» What you have to do: Only the text should be kept: print every entry below exactly and leave each image out.

» Available data:

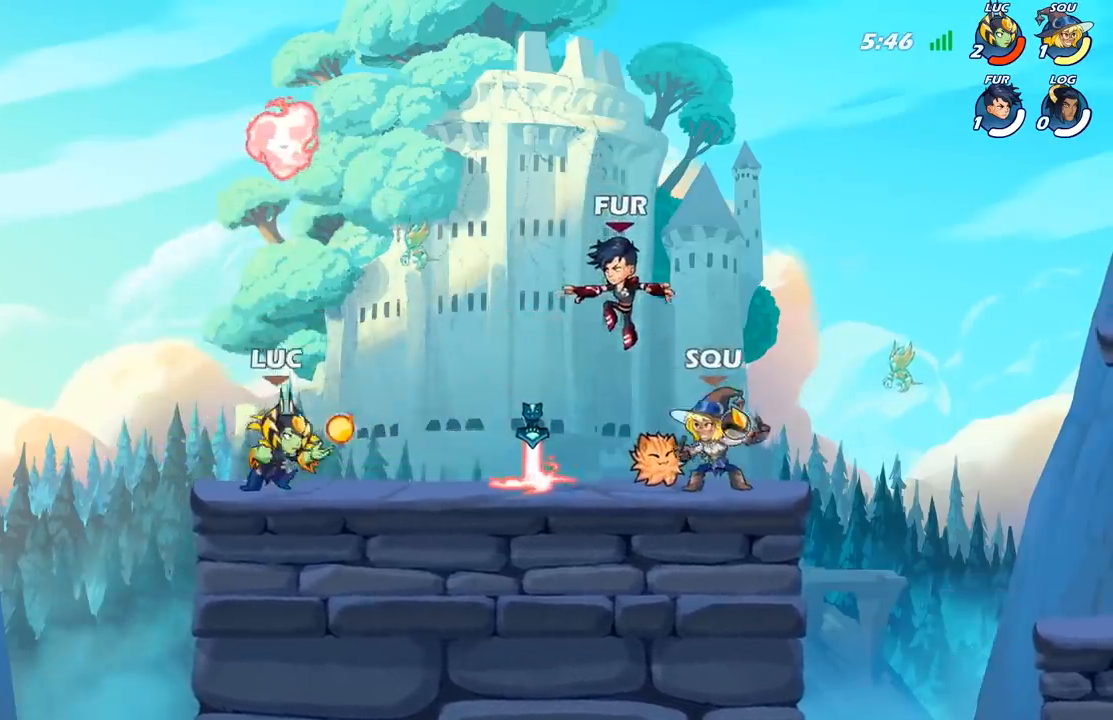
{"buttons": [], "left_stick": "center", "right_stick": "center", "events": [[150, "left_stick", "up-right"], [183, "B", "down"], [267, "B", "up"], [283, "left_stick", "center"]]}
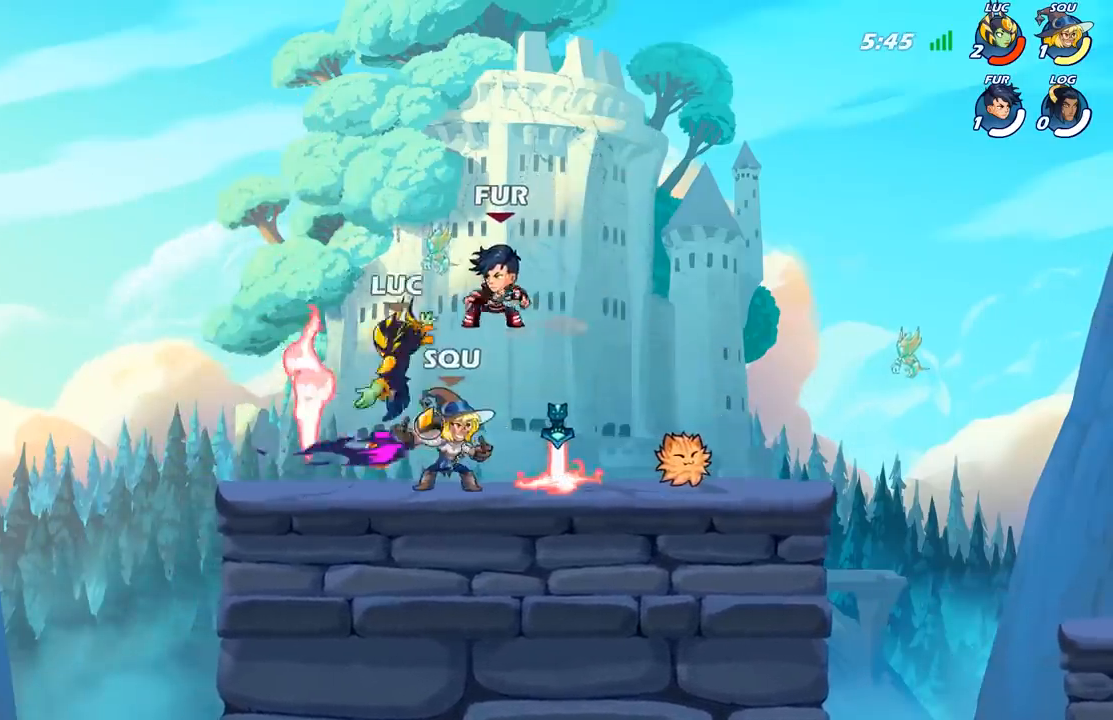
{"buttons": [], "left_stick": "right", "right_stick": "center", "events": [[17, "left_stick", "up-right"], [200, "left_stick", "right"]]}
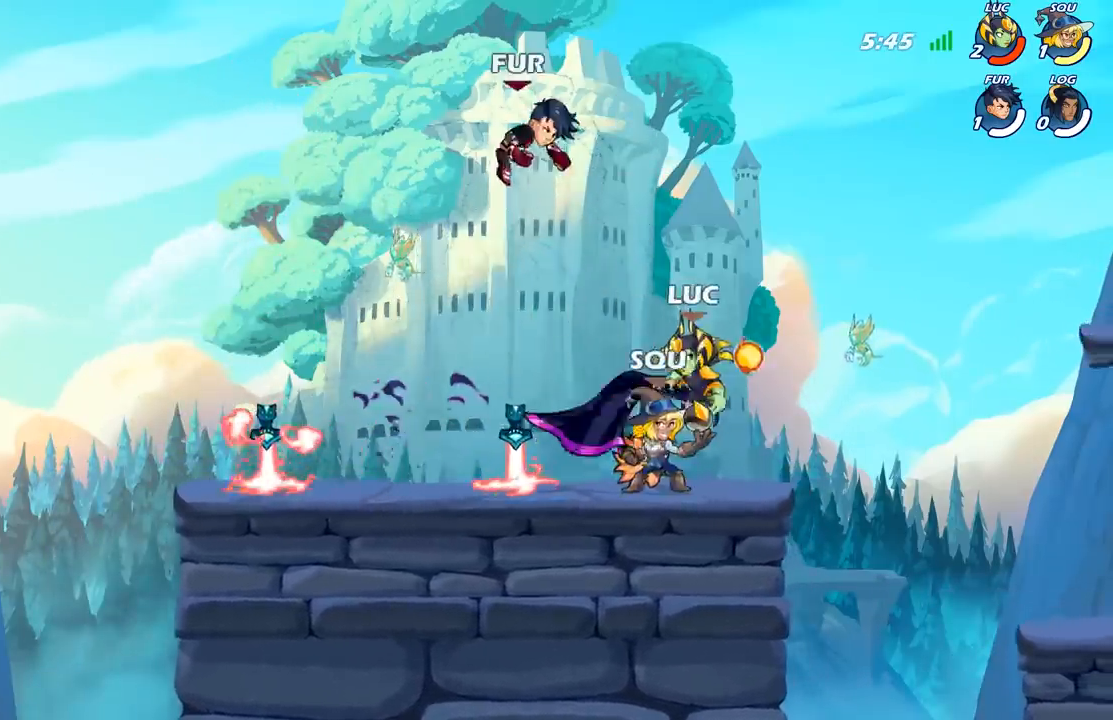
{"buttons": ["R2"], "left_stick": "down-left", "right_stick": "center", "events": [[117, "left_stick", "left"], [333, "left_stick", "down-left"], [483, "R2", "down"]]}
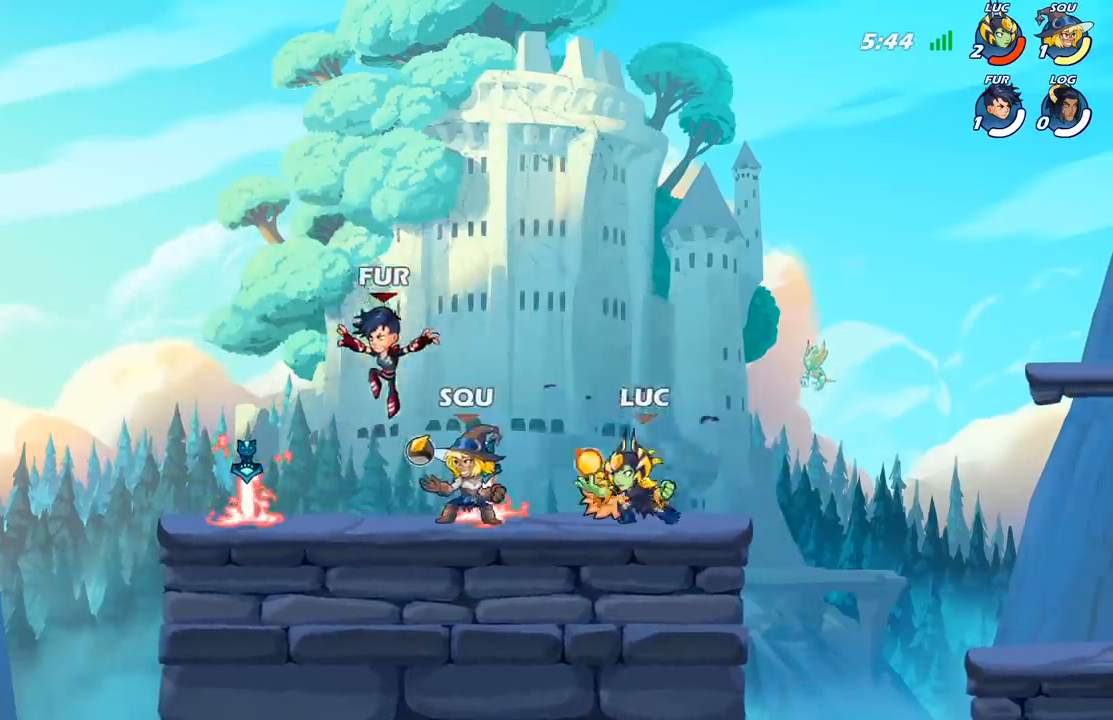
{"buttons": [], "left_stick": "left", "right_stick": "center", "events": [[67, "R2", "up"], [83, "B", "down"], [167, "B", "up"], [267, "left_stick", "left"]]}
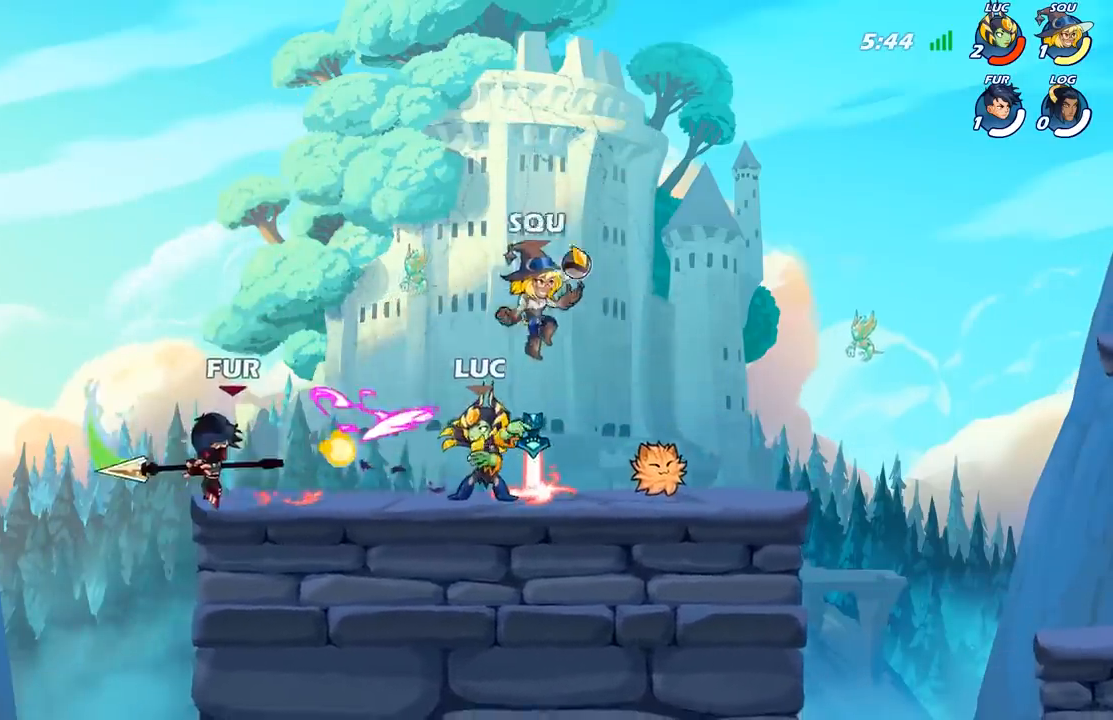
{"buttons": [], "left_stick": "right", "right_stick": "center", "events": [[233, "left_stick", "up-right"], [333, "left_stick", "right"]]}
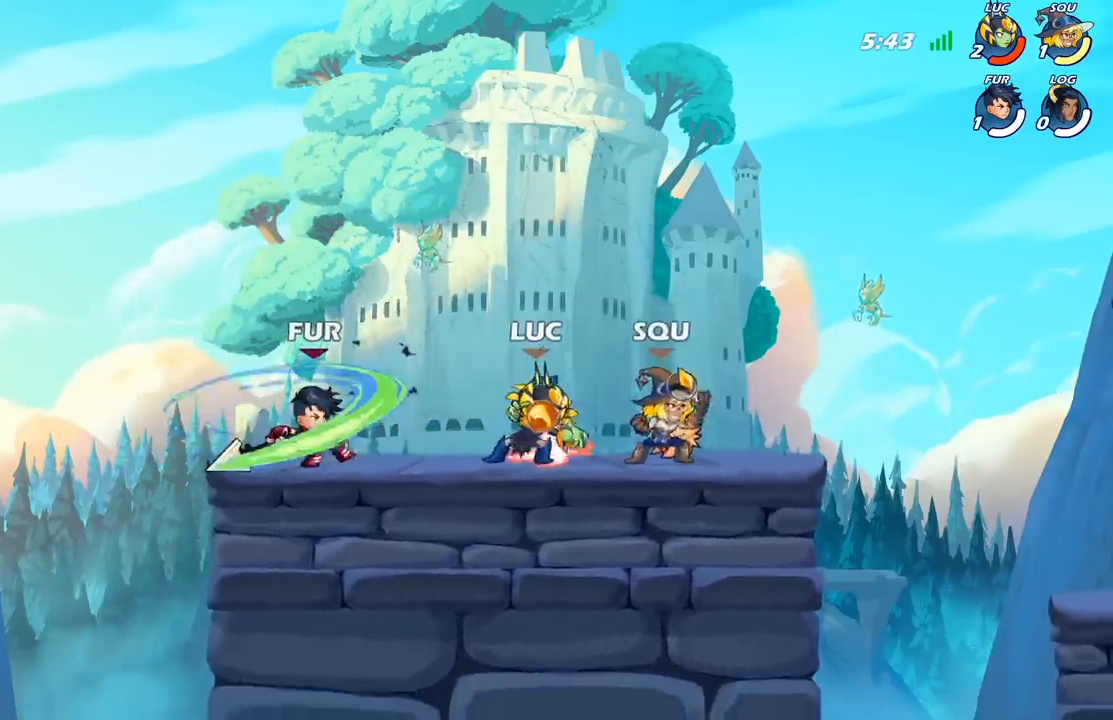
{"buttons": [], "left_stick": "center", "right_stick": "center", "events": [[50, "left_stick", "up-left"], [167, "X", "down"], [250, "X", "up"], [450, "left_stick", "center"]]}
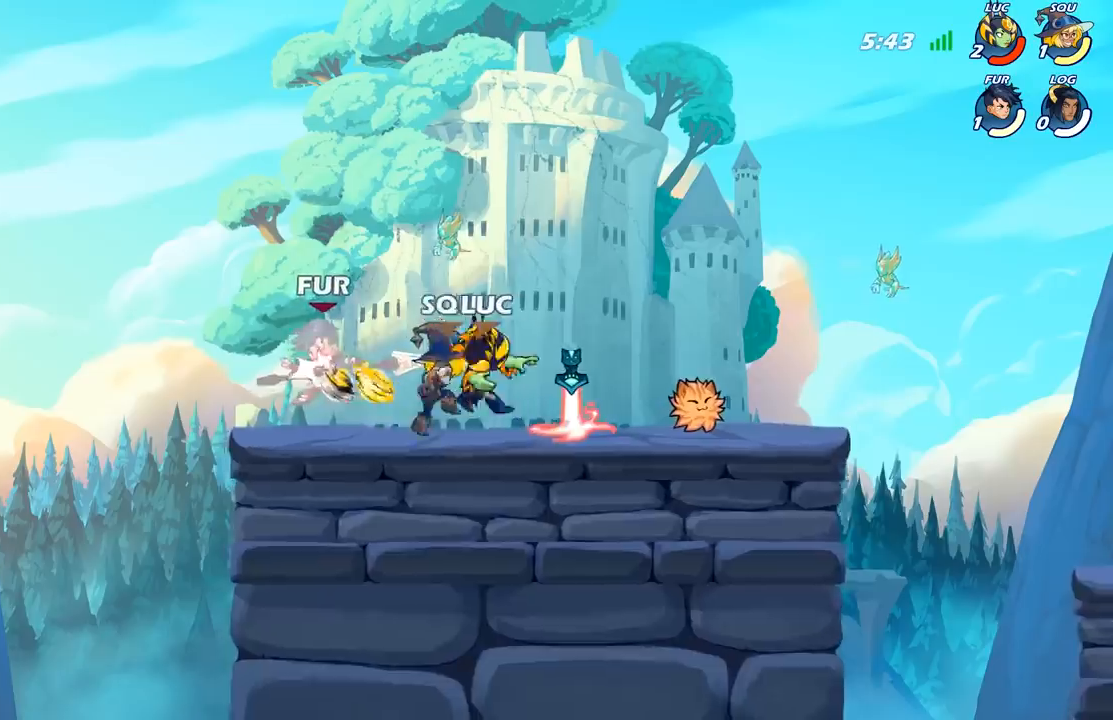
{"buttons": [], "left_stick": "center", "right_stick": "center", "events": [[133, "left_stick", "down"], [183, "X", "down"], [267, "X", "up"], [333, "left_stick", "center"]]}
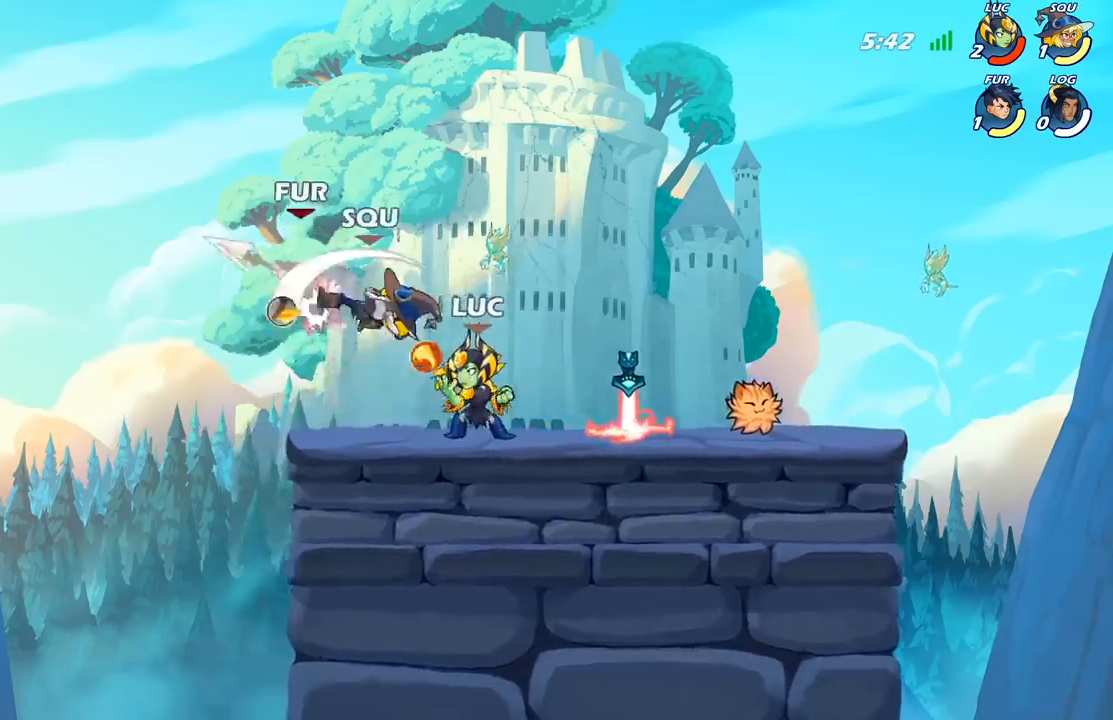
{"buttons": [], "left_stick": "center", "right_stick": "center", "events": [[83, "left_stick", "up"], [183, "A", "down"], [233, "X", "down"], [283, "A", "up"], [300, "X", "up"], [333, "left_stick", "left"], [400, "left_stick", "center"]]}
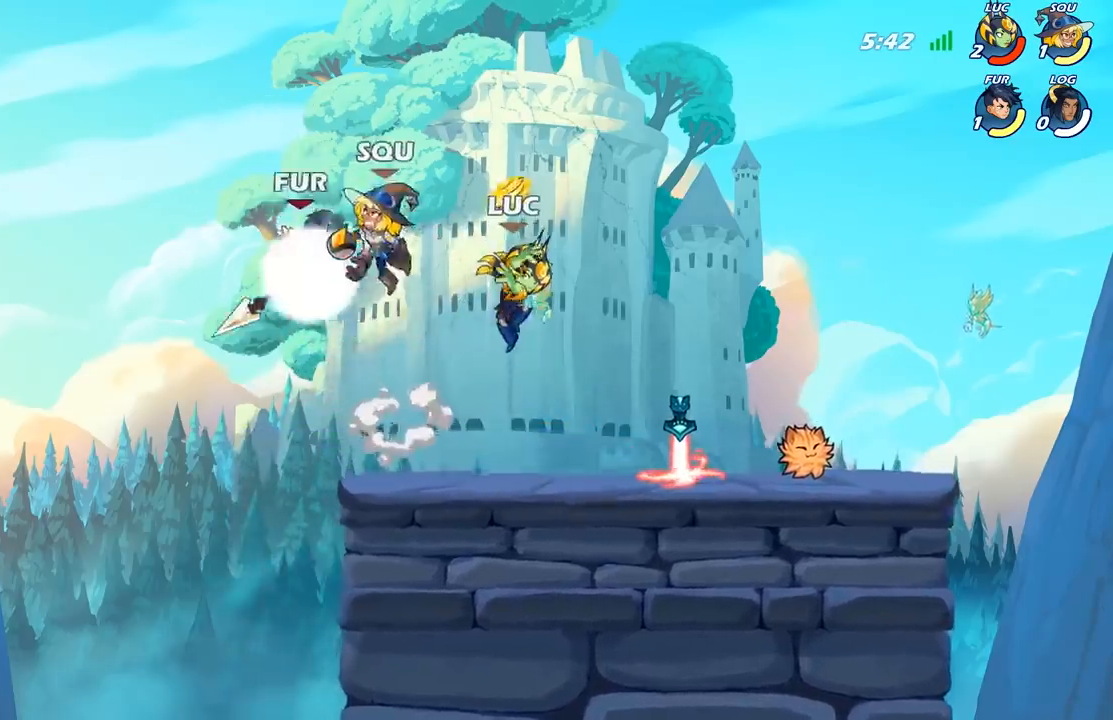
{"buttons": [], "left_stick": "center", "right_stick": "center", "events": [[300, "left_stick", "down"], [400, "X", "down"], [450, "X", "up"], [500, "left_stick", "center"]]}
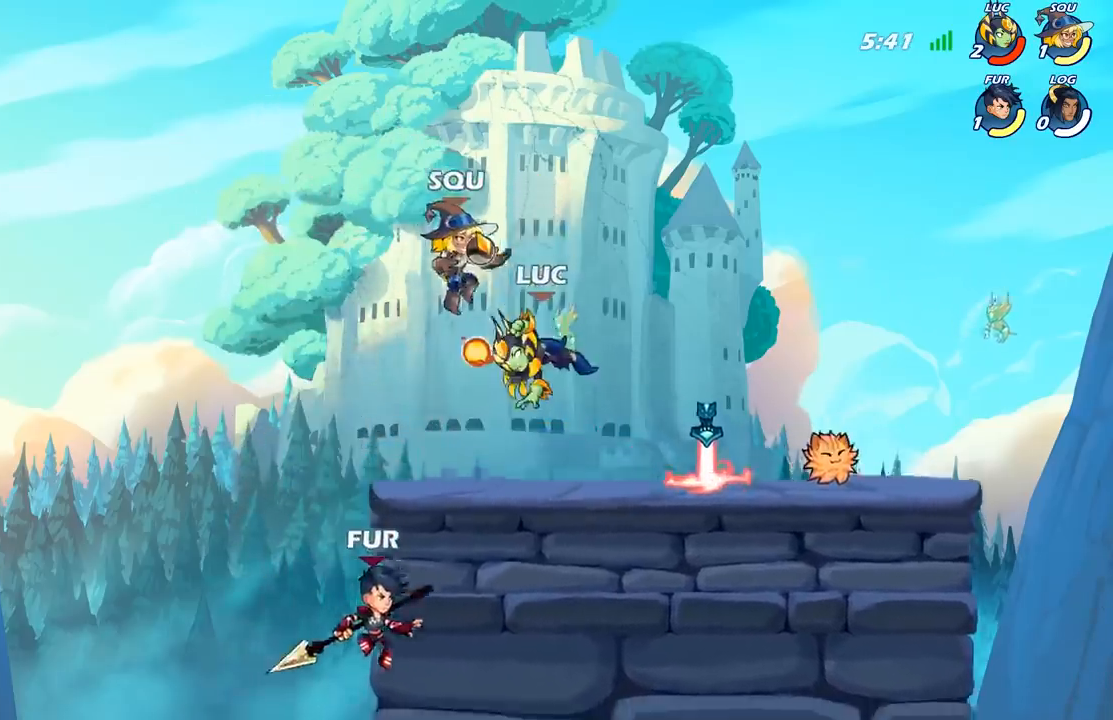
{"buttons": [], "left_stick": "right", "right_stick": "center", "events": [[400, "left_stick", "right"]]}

» Reply:
{"buttons": [], "left_stick": "center", "right_stick": "center", "events": [[150, "left_stick", "up-right"], [183, "B", "down"], [267, "B", "up"], [283, "left_stick", "center"]]}
{"buttons": [], "left_stick": "right", "right_stick": "center", "events": [[17, "left_stick", "up-right"], [200, "left_stick", "right"]]}
{"buttons": ["R2"], "left_stick": "down-left", "right_stick": "center", "events": [[117, "left_stick", "left"], [333, "left_stick", "down-left"], [483, "R2", "down"]]}
{"buttons": [], "left_stick": "left", "right_stick": "center", "events": [[67, "R2", "up"], [83, "B", "down"], [167, "B", "up"], [267, "left_stick", "left"]]}
{"buttons": [], "left_stick": "right", "right_stick": "center", "events": [[233, "left_stick", "up-right"], [333, "left_stick", "right"]]}
{"buttons": [], "left_stick": "center", "right_stick": "center", "events": [[50, "left_stick", "up-left"], [167, "X", "down"], [250, "X", "up"], [450, "left_stick", "center"]]}
{"buttons": [], "left_stick": "center", "right_stick": "center", "events": [[133, "left_stick", "down"], [183, "X", "down"], [267, "X", "up"], [333, "left_stick", "center"]]}
{"buttons": [], "left_stick": "center", "right_stick": "center", "events": [[83, "left_stick", "up"], [183, "A", "down"], [233, "X", "down"], [283, "A", "up"], [300, "X", "up"], [333, "left_stick", "left"], [400, "left_stick", "center"]]}
{"buttons": [], "left_stick": "center", "right_stick": "center", "events": [[300, "left_stick", "down"], [400, "X", "down"], [450, "X", "up"], [500, "left_stick", "center"]]}
{"buttons": [], "left_stick": "right", "right_stick": "center", "events": [[400, "left_stick", "right"]]}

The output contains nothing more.